_Requirement_.
Below are some entries. Repeat exactly the lines from the one with "left wrist: (72, 151)" through the one with "left shoulder: (285, 102)", and only those.
######
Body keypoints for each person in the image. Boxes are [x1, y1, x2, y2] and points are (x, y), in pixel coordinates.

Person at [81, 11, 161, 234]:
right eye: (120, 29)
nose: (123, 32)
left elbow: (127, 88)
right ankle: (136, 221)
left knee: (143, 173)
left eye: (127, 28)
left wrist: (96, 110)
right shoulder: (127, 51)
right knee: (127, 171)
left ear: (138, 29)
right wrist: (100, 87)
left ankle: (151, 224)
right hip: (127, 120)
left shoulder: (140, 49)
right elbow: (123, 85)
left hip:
######
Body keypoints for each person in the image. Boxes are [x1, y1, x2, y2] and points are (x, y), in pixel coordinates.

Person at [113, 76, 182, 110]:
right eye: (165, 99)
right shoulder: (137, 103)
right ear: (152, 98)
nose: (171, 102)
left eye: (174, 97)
######
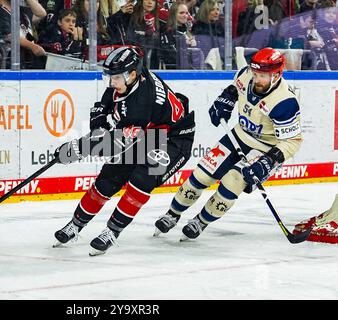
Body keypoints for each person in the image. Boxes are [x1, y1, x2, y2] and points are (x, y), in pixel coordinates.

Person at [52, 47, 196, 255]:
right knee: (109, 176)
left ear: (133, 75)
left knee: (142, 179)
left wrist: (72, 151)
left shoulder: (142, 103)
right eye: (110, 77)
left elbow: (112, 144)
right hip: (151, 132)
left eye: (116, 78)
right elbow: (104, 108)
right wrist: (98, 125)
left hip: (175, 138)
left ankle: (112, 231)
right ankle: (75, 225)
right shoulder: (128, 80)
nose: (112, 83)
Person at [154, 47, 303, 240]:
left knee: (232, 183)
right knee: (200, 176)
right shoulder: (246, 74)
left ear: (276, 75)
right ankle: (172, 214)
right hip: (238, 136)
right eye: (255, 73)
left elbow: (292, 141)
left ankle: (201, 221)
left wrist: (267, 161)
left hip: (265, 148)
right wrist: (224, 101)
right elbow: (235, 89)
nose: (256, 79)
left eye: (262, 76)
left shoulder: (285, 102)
######
_Problem solution_.
left wrist: (72, 151)
left shoulder: (142, 103)
right eye: (110, 77)
left elbow: (112, 144)
right hip: (151, 132)
left eye: (116, 78)
right elbow: (104, 108)
right wrist: (98, 125)
left hip: (175, 138)
left ankle: (112, 231)
right ankle: (75, 225)
right shoulder: (128, 80)
nose: (112, 83)
Person at [154, 47, 303, 240]:
left knee: (232, 183)
right knee: (200, 176)
right shoulder: (246, 74)
left ear: (276, 75)
right ankle: (172, 214)
right hip: (238, 136)
right eye: (255, 73)
left elbow: (292, 141)
left ankle: (201, 221)
left wrist: (267, 161)
left hip: (265, 148)
right wrist: (224, 101)
right elbow: (235, 89)
nose: (256, 79)
left eye: (262, 76)
left shoulder: (285, 102)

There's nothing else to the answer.